Mentally preparing for a race is often a very personal thing. Some riders find it wearing and stressful, while others seem to be incredibly relaxed. As a pro you race so many days each year that it must have to be managed? “You still always get that race buzz. But sure different races tend to mean different approaches. I have changed m approach over the years, and still often mix things. For my first Tour de France I didn’t even look at the race manual until the day before; simply because I knew it would psyche me out and the stress would be bad. But in other races, where I have a real eye on a result I am really focussed and take care of every detail, which keeps me calm.”

Attention to detail is something that plays a big part in Simon’s success, even in races like Langkawi, where a result isn’t always the main aim; “I asked a round a lot before this race, as a lot of rider get sick here – so I made extra special efforts to really watch my eating, and also to stay very well hydrated.”

But when you are looking for a result preparations is even more crucial; “I look well ahead with planning. When the Tour route is announced I look closely at the stages and see which ones will suit me, and also do the same with other races. Then I set about working towards them, training and preparing specifically, knowing every detail and arriving on the start line well prepared and ready to race.
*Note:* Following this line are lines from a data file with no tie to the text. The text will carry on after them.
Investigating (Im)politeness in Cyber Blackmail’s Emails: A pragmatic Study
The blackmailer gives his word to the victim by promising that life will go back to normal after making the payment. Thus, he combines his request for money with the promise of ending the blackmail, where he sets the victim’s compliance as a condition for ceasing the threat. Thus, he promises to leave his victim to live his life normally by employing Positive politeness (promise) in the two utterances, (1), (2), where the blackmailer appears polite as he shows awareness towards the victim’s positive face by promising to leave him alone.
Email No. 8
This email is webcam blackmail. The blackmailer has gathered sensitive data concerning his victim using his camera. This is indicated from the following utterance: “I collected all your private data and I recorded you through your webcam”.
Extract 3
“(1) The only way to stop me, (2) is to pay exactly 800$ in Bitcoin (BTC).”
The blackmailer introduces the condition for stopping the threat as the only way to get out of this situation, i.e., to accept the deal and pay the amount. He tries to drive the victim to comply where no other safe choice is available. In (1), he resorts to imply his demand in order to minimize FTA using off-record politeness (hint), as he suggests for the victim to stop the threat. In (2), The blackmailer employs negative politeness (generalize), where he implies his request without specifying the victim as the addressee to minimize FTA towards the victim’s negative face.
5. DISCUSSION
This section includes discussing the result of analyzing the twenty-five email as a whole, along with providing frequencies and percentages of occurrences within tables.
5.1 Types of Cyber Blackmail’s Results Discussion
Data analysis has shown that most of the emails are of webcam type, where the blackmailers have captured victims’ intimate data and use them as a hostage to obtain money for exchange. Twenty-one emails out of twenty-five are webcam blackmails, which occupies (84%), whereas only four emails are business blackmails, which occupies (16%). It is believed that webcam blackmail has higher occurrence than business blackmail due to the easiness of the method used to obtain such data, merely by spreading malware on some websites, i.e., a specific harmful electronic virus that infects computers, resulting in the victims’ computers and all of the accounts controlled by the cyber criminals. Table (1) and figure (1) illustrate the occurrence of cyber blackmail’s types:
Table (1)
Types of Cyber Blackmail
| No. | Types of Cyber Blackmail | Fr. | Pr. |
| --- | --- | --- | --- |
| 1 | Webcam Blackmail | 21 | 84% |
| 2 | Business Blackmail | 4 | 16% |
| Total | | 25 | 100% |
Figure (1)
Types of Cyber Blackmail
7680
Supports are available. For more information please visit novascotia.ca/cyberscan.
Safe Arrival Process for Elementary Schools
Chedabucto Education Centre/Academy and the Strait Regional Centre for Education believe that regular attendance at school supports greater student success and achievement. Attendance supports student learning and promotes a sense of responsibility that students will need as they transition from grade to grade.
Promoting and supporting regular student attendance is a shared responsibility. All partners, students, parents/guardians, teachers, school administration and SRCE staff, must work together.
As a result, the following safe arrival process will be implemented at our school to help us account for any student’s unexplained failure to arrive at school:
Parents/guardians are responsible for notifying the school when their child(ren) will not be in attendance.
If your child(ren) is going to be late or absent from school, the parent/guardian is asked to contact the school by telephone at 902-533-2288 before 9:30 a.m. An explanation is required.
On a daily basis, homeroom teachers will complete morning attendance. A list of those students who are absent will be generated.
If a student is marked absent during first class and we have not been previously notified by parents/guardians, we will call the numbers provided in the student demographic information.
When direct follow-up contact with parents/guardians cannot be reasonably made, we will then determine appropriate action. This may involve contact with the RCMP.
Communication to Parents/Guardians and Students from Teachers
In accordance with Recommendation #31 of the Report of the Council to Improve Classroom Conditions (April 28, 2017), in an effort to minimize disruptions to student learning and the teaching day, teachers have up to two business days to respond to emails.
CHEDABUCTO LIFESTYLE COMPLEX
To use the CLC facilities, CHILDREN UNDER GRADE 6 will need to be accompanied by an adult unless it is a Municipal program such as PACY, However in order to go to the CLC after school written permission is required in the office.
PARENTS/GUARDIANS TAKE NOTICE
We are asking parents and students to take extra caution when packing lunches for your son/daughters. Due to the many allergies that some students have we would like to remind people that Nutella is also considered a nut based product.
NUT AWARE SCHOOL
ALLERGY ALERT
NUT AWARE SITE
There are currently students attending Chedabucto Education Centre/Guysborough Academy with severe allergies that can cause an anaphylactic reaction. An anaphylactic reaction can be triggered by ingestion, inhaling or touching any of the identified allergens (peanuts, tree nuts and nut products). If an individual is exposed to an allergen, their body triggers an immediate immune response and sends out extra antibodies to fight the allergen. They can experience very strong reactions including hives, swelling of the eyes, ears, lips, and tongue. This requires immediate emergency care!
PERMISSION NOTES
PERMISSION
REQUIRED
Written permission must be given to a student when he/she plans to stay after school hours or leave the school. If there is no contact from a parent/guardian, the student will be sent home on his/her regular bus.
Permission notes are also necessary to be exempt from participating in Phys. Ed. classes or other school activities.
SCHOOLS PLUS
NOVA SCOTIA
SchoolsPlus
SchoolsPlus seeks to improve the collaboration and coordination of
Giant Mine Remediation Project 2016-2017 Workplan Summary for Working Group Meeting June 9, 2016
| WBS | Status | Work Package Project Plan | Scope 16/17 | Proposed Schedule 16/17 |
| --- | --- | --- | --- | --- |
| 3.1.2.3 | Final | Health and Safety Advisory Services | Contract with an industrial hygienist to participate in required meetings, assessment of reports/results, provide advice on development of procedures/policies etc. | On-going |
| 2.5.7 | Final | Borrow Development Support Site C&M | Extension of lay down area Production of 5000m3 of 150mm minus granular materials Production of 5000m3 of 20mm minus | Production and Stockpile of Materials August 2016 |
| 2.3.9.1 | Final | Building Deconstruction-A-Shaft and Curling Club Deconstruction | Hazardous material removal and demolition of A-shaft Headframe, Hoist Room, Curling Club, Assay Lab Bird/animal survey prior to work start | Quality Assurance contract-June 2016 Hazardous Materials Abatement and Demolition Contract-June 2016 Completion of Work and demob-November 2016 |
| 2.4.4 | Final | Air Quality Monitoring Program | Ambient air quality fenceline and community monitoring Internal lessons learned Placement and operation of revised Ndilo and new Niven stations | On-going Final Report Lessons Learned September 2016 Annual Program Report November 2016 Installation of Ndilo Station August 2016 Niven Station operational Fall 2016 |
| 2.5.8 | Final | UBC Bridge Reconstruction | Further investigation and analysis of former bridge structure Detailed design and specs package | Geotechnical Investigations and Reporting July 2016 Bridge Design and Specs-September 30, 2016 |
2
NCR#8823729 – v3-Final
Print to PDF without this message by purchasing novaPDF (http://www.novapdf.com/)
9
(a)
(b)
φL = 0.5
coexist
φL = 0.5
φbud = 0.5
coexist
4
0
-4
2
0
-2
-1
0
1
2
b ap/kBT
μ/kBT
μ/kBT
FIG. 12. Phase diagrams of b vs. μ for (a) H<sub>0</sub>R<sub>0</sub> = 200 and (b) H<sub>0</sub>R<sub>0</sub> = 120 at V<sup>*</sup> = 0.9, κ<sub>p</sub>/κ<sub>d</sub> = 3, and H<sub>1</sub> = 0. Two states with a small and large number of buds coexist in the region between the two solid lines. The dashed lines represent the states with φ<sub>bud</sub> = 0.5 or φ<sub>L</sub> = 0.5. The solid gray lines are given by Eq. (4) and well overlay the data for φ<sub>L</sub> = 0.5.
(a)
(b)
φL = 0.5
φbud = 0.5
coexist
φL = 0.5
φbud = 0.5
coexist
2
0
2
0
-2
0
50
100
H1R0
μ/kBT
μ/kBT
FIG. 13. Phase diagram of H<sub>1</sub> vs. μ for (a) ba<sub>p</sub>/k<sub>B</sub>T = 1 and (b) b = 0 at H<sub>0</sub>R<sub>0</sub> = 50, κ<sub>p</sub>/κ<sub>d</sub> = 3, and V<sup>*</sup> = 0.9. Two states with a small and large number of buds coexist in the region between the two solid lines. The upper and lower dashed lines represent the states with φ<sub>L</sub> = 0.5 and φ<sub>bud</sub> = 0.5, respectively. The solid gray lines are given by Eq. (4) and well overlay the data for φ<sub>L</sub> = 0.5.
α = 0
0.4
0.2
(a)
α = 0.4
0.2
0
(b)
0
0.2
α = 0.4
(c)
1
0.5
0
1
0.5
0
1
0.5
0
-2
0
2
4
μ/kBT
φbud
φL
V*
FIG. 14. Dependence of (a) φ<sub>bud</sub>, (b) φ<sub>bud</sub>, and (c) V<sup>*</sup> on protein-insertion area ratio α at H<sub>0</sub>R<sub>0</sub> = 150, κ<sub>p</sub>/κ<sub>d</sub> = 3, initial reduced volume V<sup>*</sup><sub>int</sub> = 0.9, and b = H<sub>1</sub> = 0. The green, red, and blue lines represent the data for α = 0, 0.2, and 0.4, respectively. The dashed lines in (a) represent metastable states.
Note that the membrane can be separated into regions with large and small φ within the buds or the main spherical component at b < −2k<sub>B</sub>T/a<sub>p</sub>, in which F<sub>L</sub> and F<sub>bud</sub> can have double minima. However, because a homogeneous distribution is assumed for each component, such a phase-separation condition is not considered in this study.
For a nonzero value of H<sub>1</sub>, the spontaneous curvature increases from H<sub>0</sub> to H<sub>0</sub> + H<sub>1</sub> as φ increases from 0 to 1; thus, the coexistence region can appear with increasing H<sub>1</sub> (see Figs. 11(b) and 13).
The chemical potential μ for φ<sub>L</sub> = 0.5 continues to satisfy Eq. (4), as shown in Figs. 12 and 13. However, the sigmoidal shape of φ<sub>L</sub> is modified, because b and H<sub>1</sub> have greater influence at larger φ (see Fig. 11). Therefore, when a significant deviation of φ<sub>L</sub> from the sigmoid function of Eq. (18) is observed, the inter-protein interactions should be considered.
If everything has gone well it takes the pressure off and helps me to stay calm; it’s when things have not gone well in preparation that I get stressed.”

When things do go pear shaped, especially if it’s a long-term goal then it can be tough to recover; “The thing is to always try and remain positive, and to get something out of everything. Look at why things went wrong and try and rectify them – but don’t dwell on them. Maybe things were out of your control, in which case you have to move on and re-focus without thinking too much. You may see that you trained wrong, ate wrong, did something wrong tactically. These can all be treated as positive lessons.”

As Langkawi entered the crucial final hilly stage, and the overall showdown the team had had a good race, and Simon had adapted well to the roll of “domestique”, being the consummate professional; “If I am not at my best or another rider has a better chance then I will always work for them. We had Jean Marc Marino in with a chance of a top ten on GC, and had no real climber in the team. So my objective for the stage was to ride as fast as I could with him on the climb, to help him. He finished 20th on he stage – giving him 8th overall, so we were all satisfied, The team came away happy, and I came away with better shape – job done.”